Einen anderen Fall stellt die Störung der Geschäftsgrundlage (oder auch „wirtschaftliche Unmöglichkeit“) nach § 313 Abs. 1 BGB dar. Der entscheidende Unterschied zur praktischen Unmöglichkeit ist der Bezugspunkt in der Abwägung der Interessen. Während bei § 275 Abs. 2 BGB auf das Erfüllungsinteresse des Gläubigers abgestellt wird, kommt es bei der wirtschaftlichen Unmöglichkeit darauf an, welche Anstrengungen der Schuldner erbringen muss und ob diese noch zumutbar sind.

aa) Voraussetzungen

(1) Subsidiarität

Zunächst ist festzuhalten, dass die Figur der Störung der Geschäftsgrundlage subsidiär ist, d. h. sie kommt nur in Betracht, wenn anderweitige Möglichkeiten, wie etwa die oben Dargestellten, nicht einschlägig sind.

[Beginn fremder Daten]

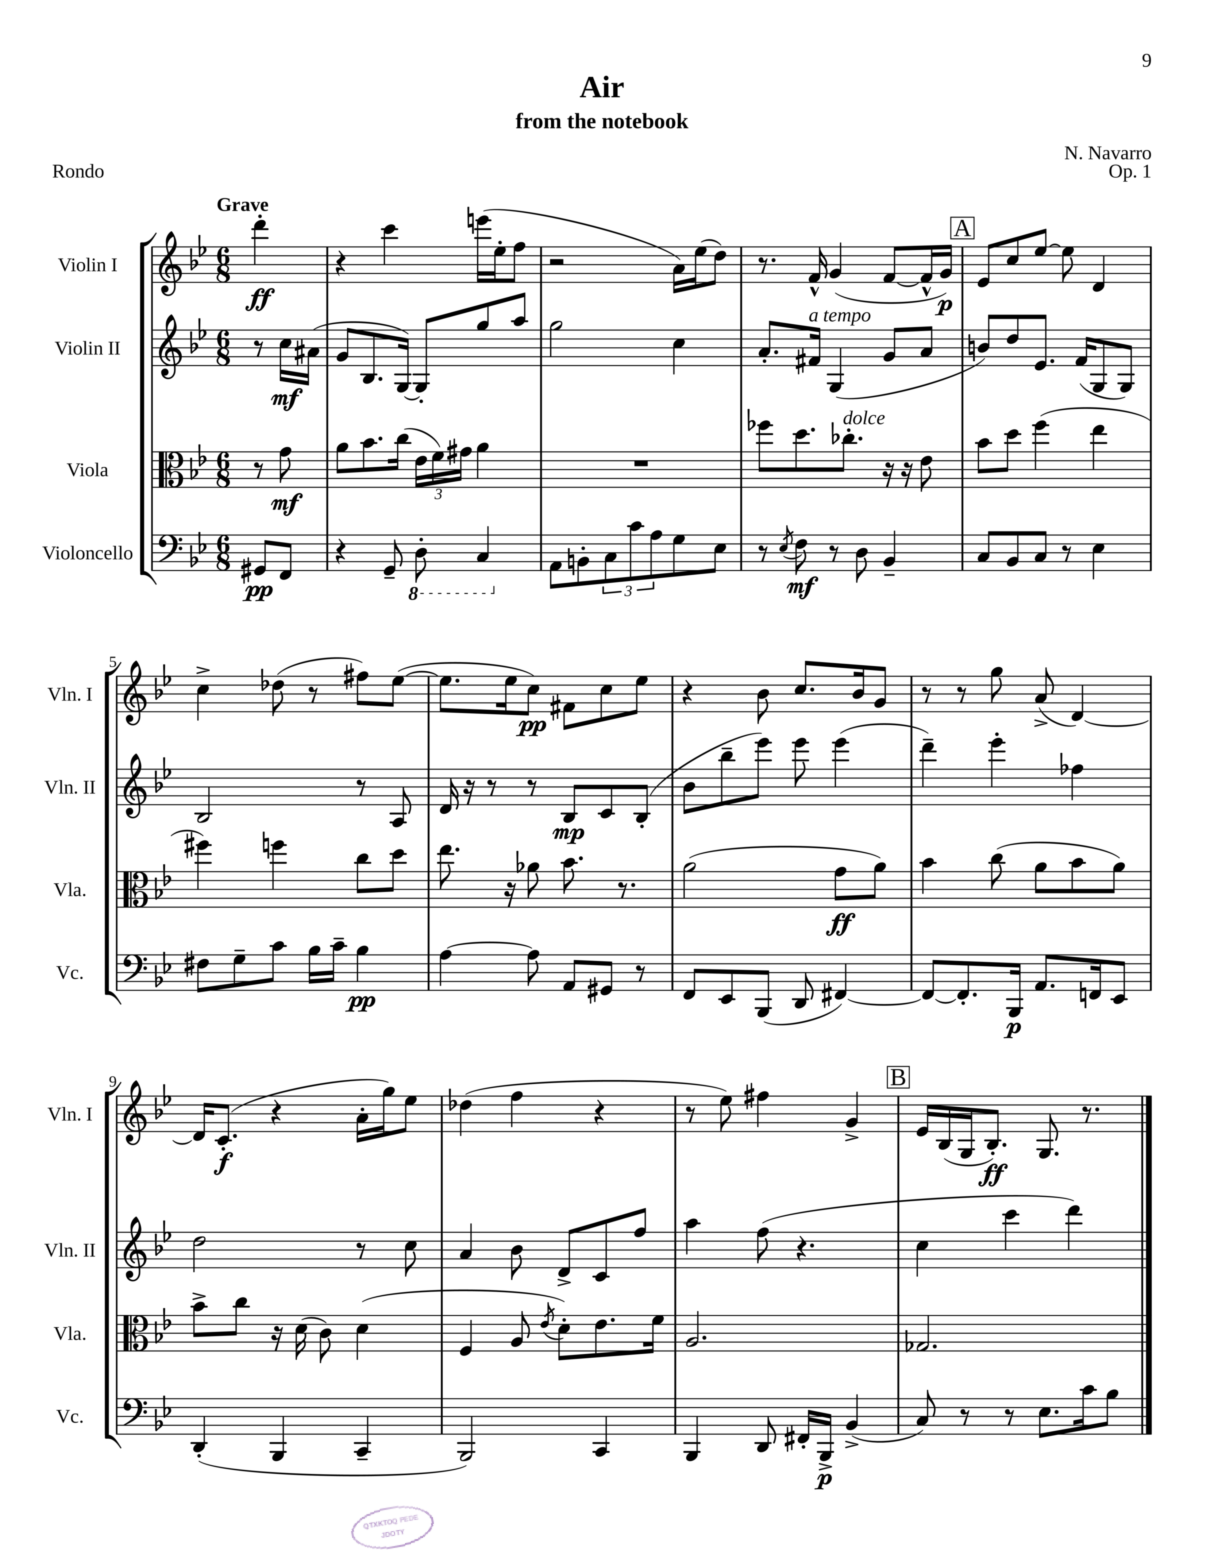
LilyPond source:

\header { title = "Air" composer = "N. Navarro" subtitle = "from the notebook" opus = "Op. 1" piece = "Rondo" }
<<
\new StaffGroup <<
\new Staff = "s0" \with { instrumentName = "Violin I" shortInstrumentName = "Vln. I" } {
    \clef treble \key bes \major \numericTimeSignature \time 6/8 \partial 4 \tempo "Grave"
    d'''4-.\ff |
    r4 c'''4 e'''16( ees''16-. f''8 |
    r2 a'16) ees''16( d''8) |
    r8. f'16-^ g'4( f'8~ f'16-^ g'16\p) |
    \mark \markup { \box "A" } ees'8 c''8 ees''8~ ees''8 d'4 |
    c''4-> des''8( r8 fis''8) ees''8~( |
    ees''8. ees''16 c''8\pp) fis'8 c''8 ees''8 |
    r4 bes'8 c''8. bes'16 g'8 |
    r8 r8 g''8 a'8->( d'4~) |
    d'16 c'8.-.\f( r4 a'16-. g''16) ees''8 |
    des''4( f''4 r4 |
    r8 ees''8) fis''4 g'4-> |
    \mark \markup { \box "B" } ees'16 bes16( g16 bes8.-.\ff) g8. r8. \bar "|." |
}
\new Staff = "s1" \with { instrumentName = "Violin II" shortInstrumentName = "Vln. II" } {
    \clef treble \key bes \major \numericTimeSignature \time 6/8 \partial 4
    r8 c''16\mf ais'16( |
    g'8 bes8. g16~) g8-. g''8 a''8 |
    g''2 c''4 |
    a'8.-. fis'16^\markup { \italic "a tempo" } g4( g'8 a'8 |
    \mark \markup { \box "A" } b'8) d''8 ees'8. f'16( g8 g8) |
    bes2 r8 a8 |
    d'16 r16 r8 r8 bes8\mp c'8 bes8-.( |
    bes'8 bes''8-- ees'''8) ees'''8 ees'''4( |
    d'''4--) ees'''4-. fes''4 |
    d''2 r8 c''8 |
    a'4 bes'8 d'8-> c'8 f''8 |
    a''4 f''8( r4. |
    \mark \markup { \box "B" } c''4 c'''4 d'''4) \bar "|." |
}
\new Staff = "s2" \with { instrumentName = "Viola" shortInstrumentName = "Vla." } {
    \clef alto \key bes \major \numericTimeSignature \time 6/8 \partial 4
    r8 g'8\mf |
    a'8 bes'8. c''16( \tuplet 3/2 { ees'16 f'16) gis'16 } a'4 |
    R2. |
    fes''8 d''8. ces''8.-.^\markup { \italic "dolce" } r16 r16 ees'8 |
    \mark \markup { \box "A" } bes'8 d''8 f''4( ees''4 |
    fis''4) f''4 c''8 d''8 |
    ees''8. r16 aes'8 bes'8. r8. |
    a'2( g'8\ff a'8) |
    bes'4 c''8( a'8 bes'8 a'8) |
    bes'8-> c''8 r16 d'16( c'8) d'4( |
    f4 a8 \acciaccatura { ees'8 } d'8-.) ees'8. f'16 |
    a2. |
    \mark \markup { \box "B" } ges2. \bar "|." |
}
\new Staff = "s3" \with { instrumentName = "Violoncello" shortInstrumentName = "Vc." } {
    \clef bass \key bes \major \numericTimeSignature \time 6/8 \partial 4
    gis,8\pp f,8 |
    r4 g,8-- \ottava #-1 d,8-. c,4 \ottava #0 |
    a,8 b,8-. \tuplet 3/2 { c8 c'8 a8 } g8 ees8 |
    r8 \acciaccatura { ees8 } f8\mf r8 d8 bes,4-- |
    \mark \markup { \box "A" } c8 bes,8 c8 r8 ees4 |
    fis8 g8-- c'8 bes16 c'16-- bes4\pp |
    a4~ a8 a,8 gis,8 r8 |
    f,8 ees,8 bes,,8( d,8 fis,4~) |
    fis,8~ fis,8.-. bes,,16\p a,8. f,16 ees,8 |
    d,4-.( bes,,4 c,4-- |
    bes,,2) c,4 |
    bes,,4 d,8 fis,16-. bes,,16->\p bes,4->( |
    \mark \markup { \box "B" } c8) r8 r8 ees8. c'16 bes8 \bar "|." |
}
>>
>>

(2) Wegfall der Geschäftsgrundlage

Weiter müsste die Geschäftsgrundlage entfallen sein. Hierfür sind drei Elemente heranzuziehen:

(a) Reales Element

Für die Geschäftsgrundlage muss zunächst ein Umstand vorgelegen haben, der zwar nicht Vertragsinhalt geworden ist, aber von mindestens einer Partei vorausgesetzt wurde, hier etwa das Fortbestehen des normalen Arbeitsverhältnisses ohne Kurzarbeit.

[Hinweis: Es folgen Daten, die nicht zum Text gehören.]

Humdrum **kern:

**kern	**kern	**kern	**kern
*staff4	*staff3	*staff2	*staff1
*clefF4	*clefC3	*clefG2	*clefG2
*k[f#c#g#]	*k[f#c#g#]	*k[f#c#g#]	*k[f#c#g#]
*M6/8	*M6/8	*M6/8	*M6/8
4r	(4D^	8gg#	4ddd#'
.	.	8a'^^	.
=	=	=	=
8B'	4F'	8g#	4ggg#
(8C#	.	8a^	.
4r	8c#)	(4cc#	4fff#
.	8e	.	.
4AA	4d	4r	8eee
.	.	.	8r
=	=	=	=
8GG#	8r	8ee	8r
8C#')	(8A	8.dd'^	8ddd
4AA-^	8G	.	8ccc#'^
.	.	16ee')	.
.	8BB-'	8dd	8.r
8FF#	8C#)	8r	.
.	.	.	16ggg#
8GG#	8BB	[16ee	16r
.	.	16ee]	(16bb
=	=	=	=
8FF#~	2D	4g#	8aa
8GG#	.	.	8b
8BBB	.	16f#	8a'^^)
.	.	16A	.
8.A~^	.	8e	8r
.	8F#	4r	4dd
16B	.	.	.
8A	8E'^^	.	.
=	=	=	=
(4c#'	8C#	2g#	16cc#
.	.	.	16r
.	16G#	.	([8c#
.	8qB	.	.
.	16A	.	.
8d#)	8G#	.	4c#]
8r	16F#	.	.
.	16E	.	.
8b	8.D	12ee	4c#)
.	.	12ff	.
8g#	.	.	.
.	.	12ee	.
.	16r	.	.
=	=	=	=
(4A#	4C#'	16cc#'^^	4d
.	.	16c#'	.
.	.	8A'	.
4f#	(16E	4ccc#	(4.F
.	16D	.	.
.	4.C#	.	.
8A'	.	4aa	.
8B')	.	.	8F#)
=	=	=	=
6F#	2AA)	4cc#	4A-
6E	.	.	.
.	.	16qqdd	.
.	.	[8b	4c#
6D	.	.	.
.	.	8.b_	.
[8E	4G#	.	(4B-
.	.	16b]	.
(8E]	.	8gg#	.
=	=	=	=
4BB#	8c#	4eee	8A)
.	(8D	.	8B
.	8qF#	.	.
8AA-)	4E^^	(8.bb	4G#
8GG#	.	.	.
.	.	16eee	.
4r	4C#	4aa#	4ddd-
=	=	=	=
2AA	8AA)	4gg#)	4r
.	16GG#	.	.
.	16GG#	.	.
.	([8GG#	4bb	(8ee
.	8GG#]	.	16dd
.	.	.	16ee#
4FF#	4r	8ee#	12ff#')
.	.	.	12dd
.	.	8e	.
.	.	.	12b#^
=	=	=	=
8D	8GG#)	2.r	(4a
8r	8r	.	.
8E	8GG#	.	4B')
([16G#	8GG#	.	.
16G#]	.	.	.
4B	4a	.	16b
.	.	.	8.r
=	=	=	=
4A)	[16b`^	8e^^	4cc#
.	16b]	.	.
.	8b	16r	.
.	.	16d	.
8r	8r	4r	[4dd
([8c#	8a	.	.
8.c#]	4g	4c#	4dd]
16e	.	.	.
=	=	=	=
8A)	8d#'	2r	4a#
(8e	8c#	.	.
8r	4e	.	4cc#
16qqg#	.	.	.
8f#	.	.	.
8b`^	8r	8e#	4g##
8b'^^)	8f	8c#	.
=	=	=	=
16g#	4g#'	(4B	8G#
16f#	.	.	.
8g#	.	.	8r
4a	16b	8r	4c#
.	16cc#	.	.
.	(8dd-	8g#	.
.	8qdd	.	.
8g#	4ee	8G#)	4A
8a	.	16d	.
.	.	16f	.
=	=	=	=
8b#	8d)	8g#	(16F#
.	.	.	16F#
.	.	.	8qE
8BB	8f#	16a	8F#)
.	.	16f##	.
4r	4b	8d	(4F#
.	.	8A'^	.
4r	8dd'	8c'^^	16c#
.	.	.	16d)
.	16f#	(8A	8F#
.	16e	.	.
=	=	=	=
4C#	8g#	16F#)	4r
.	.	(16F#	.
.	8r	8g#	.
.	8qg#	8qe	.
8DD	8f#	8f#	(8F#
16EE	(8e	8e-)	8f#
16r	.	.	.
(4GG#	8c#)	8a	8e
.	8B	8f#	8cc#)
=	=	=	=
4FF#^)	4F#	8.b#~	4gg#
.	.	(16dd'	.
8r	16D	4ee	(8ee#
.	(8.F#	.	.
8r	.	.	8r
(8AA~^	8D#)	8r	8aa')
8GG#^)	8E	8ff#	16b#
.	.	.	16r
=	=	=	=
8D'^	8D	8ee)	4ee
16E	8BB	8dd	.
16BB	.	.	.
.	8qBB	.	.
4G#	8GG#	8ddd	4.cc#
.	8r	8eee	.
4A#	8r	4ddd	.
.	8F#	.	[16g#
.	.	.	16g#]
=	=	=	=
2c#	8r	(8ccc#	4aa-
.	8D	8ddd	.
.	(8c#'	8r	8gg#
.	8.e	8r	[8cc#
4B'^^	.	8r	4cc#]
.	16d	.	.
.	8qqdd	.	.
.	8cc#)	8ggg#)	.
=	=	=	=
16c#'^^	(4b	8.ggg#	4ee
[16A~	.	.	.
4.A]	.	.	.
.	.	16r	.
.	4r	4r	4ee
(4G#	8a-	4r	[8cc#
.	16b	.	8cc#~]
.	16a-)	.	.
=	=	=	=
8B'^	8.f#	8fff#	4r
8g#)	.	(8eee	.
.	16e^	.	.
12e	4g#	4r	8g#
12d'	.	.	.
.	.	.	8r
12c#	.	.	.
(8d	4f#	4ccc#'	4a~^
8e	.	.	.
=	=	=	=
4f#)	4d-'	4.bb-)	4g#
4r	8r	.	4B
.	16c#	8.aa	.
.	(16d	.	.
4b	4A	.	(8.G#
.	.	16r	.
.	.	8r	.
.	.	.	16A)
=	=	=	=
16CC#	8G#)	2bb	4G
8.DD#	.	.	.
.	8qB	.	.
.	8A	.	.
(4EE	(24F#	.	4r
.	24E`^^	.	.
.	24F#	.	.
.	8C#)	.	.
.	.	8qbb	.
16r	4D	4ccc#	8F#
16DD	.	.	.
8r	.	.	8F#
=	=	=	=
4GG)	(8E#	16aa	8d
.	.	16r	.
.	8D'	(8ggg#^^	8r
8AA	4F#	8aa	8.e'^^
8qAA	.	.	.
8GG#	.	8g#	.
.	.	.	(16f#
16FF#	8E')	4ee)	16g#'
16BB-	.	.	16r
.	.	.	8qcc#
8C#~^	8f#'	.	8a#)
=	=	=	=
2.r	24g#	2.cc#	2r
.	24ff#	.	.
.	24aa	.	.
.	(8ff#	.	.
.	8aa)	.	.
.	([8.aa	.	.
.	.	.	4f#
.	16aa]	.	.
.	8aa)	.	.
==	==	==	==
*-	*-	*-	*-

(b) hypothetisches Element

Hierunter zu verstehen ist, dass die betroffene Partei den Vertrag nicht abgeschlossen hätte, wenn sie Kenntnis von der tatsächlichen (jetzigen) Lage gehabt hätte.

(c) normatives Element

Schließlich hätte sich der Vertragspartner auf die Berücksichtigung des Umstands einlassen müssen, weil dieser nicht allein im Risikobereich des sich darauf Berufenden liegt.

(3) Festhalten am unveränderten Vertrag unzumutbar

Schließlich dürfte es für die Vertragspartei nach § 313 Abs. 3 BGB nicht zumutbar sein, am unveränderten Vertrag festzuhalten.

(4) Rechtsfolge

Grundsätzlich wird durch § 313 BGB der Vertrag nicht aufgelöst, sondern angepasst. Nach Möglichkeit soll der Vertrag aufrechterhalten werden und die gegenseitigen Interessen der neuen Sachlage angepasst werden. Dies ergibt sich auch schon aus dem Wortlaut des § 313 Abs. 3 BGB, der davon spricht, dass ein Rücktrittsrecht nur dann besteht, wenn die Anpassung des Vertrags nicht möglich oder zumutbar ist.

4) Fazit

Die Möglichkeit einer Stornierung ergibt sich also in erster Linie aus dem Vertrag selbst, sodass zunächst dieser zu begutachten  ist.
Falls sich aus dem Vertrag hierüber keine Bestimmungen entnehmen lassen, ermöglicht das Gesetz selbst Möglichkeiten, damit der Schuldner nicht leisten muss oder die Vertragsmodalitäten zumindest angepasst werden können.